▶ RECORDS SHOWN:

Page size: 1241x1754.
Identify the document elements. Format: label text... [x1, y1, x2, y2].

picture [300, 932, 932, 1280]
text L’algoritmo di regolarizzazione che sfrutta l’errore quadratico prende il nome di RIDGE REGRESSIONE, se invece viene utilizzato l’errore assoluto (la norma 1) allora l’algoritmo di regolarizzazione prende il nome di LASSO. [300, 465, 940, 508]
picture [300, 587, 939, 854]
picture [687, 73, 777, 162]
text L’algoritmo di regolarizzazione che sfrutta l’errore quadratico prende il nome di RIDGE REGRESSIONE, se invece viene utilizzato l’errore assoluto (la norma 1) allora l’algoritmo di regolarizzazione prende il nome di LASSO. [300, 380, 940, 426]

▶ WHAT NEEDS TO BE DONE: Your output must contain exactly the lines from the one containing "Identify the document" to the final line of the data above, and no other text.

▶ OUTPUT BELOW:
Identify the document elements. Format: label text... [x1, y1, x2, y2].

picture [300, 932, 932, 1280]
text L’algoritmo di regolarizzazione che sfrutta l’errore quadratico prende il nome di RIDGE REGRESSIONE, se invece viene utilizzato l’errore assoluto (la norma 1) allora l’algoritmo di regolarizzazione prende il nome di LASSO. [300, 465, 940, 508]
picture [300, 587, 939, 854]
picture [687, 73, 777, 162]
text L’algoritmo di regolarizzazione che sfrutta l’errore quadratico prende il nome di RIDGE REGRESSIONE, se invece viene utilizzato l’errore assoluto (la norma 1) allora l’algoritmo di regolarizzazione prende il nome di LASSO. [300, 380, 940, 426]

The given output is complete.